**What is expected**
Answer these questions about the text on Iran's centrifuges.
1. Which senator is quoted, and which state does he represent?
2. What are centrifuges used to do?
3. Which publication produced the first search result for "Iranian centrifuges"?

**Passage shown**
+--

America's Damaging Obsession With Iran's Centrifuges

The Iran nuclear debate has been derailed by an obsession over centrifuges. In my latest piece for The Atlantic, I explain why this obsession threatens the nuclear talks and our goal of preventing an Iranian nuclear bomb. 

Over the past two years, dozens of politicians and prognosticators have drawn various red lines that Iran should not cross lest it be “a screwdriver turn away from having a nuclear weapon,” as Senator Bob Corker, the Tennessee Republican, said last week.

Mostly they focus on centrifuges, the water-heater-sized machines used to enrich uranium. You can understand why. Centrifuges are part of the elaborate process used to turn uranium ore into the metal core of atomic bombs. They are perhaps the most quantifiable part of the process. They are discrete objects that can be numbered. 

And that is what we do. We count things. It is one of the first skills we teach our children. It helps us put a little order in the universe. How many kids in the classroom? How many votes to elect a president? How many stars in the sky?

We can easily count centrifuges. Anyone with a computer can come up with an estimate of how many centrifuges Iran needs to make the material for a bomb. Just search Google for “Iranian centrifuges.” The very first hit is an article produced by the publication Iran Watch that “estimates how soon Iran could fuel a nuclear weapon.”

+--

**Data extract**
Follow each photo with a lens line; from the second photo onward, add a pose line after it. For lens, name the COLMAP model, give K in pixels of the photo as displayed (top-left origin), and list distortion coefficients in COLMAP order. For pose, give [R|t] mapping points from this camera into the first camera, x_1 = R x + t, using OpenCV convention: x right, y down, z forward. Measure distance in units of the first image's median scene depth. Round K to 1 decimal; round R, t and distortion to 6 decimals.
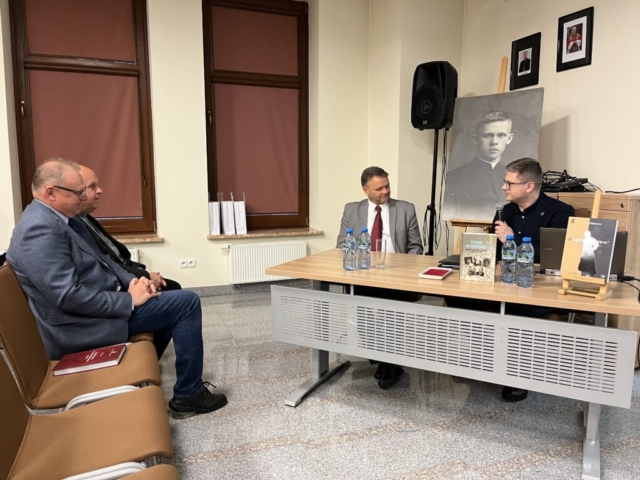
lens RADIAL K [[481.2, 0, 320.0], [0, 481.2, 240.0], [0, 0, 1]] dist [0.061578, -0.080639]
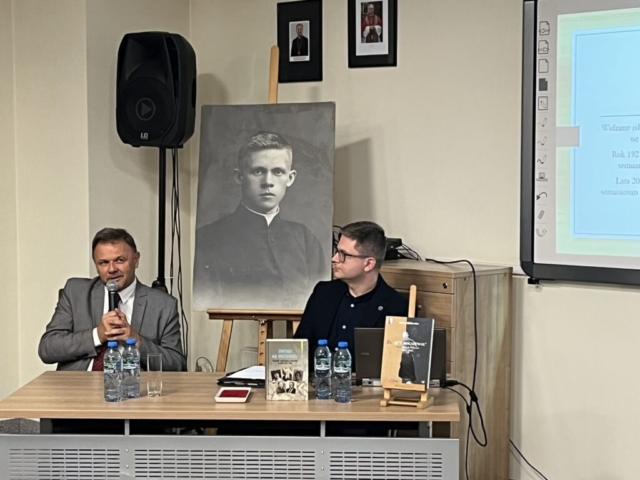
lens RADIAL K [[1403.6, 0, 320.0], [0, 1403.6, 240.0], [0, 0, 1]] dist [0.095325, 0.169803]
pose [[0.903856, -0.027726, 0.426937, -0.585301], [0.053926, 0.997322, -0.049399, -0.058276], [-0.424424, 0.067673, 0.902931, -1.083153]]
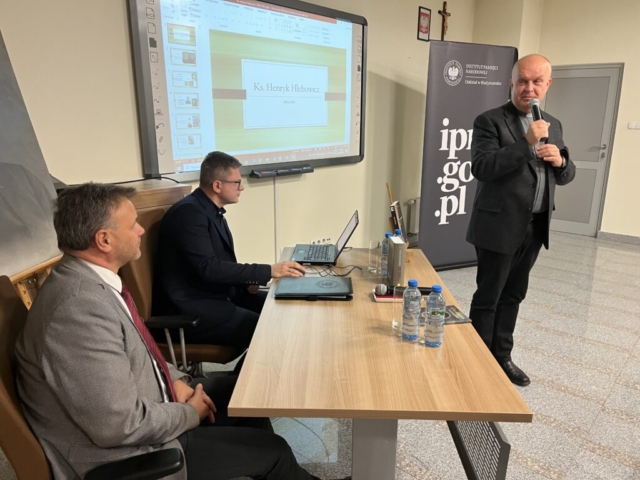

+--

**Problem solution**
1. Bob Corker, a Republican from Tennessee.
2. Enrich uranium.
3. Iran Watch.